Work required
Go through the entries below. Copy each line in which "page" appears.

Supplied records
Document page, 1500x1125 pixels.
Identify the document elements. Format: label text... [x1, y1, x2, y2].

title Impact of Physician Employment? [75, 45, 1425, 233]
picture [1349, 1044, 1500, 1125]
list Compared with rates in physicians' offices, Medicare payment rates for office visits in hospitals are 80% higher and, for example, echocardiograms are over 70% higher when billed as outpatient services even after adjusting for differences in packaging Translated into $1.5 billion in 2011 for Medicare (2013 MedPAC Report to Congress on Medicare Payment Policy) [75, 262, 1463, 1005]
...
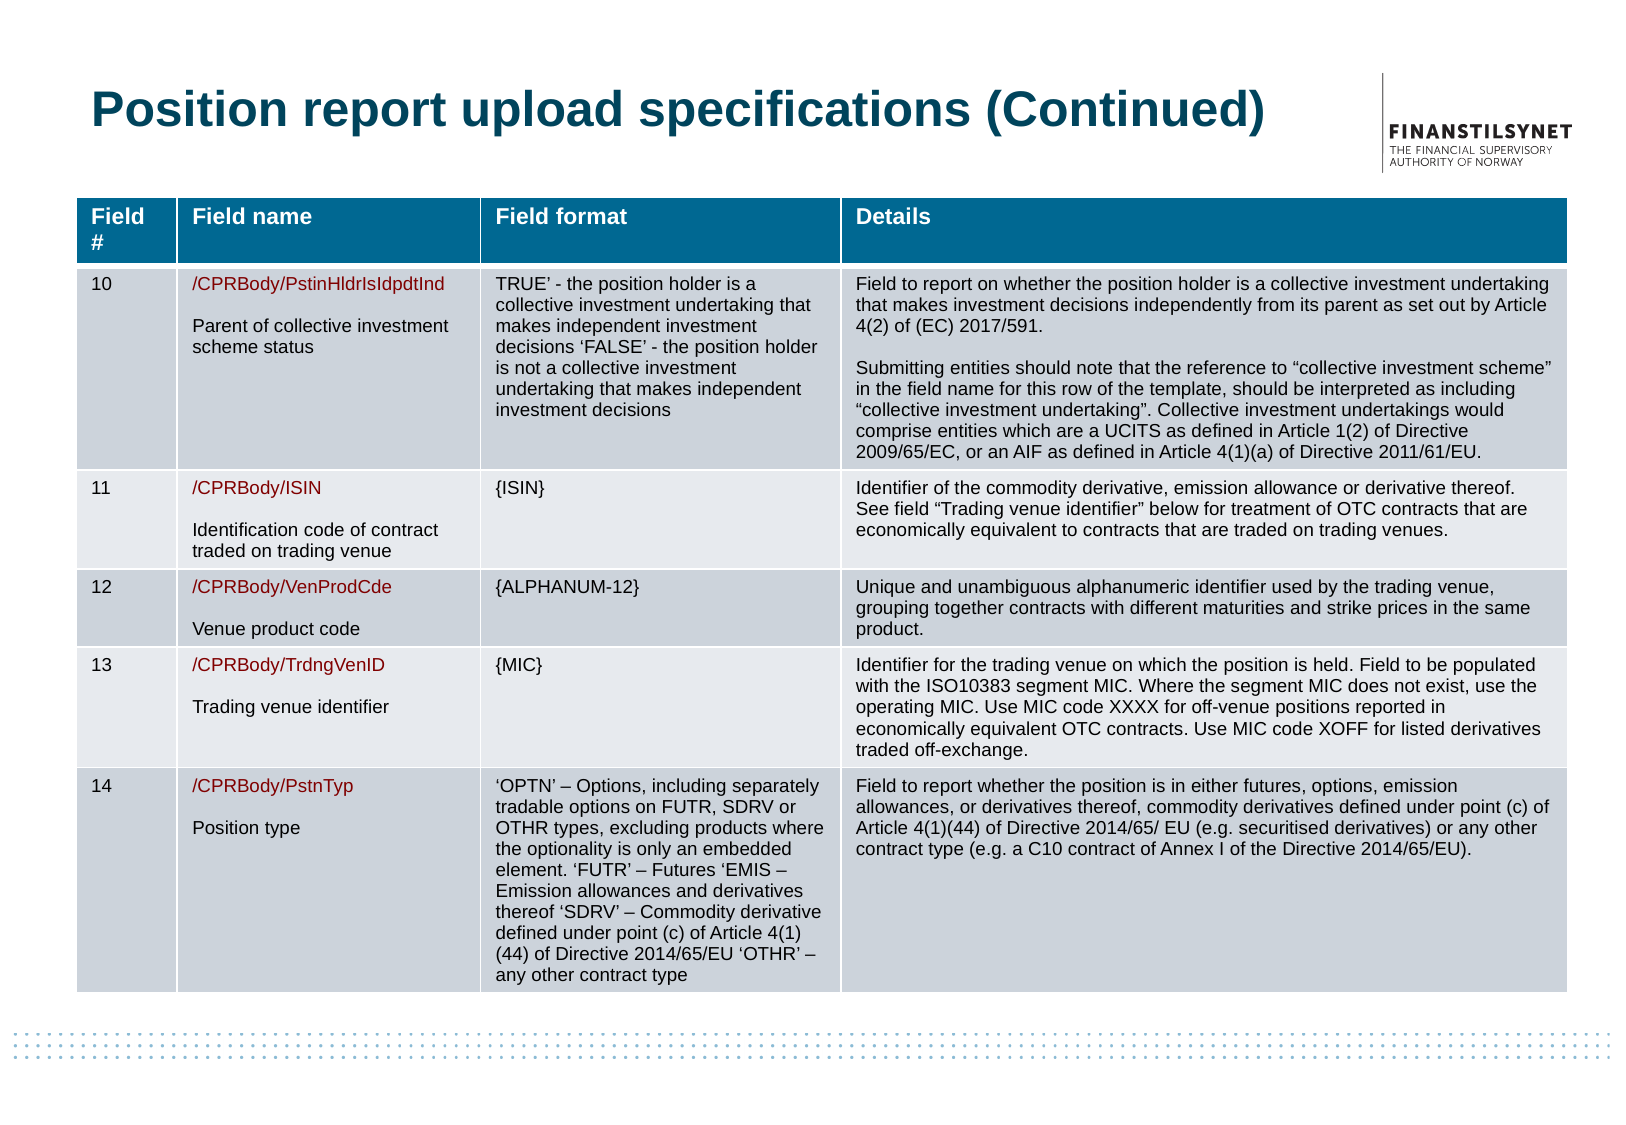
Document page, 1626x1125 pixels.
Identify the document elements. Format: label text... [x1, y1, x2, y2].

The completed task
Document page, 1500x1125 pixels.
Document page, 1626x1125 pixels.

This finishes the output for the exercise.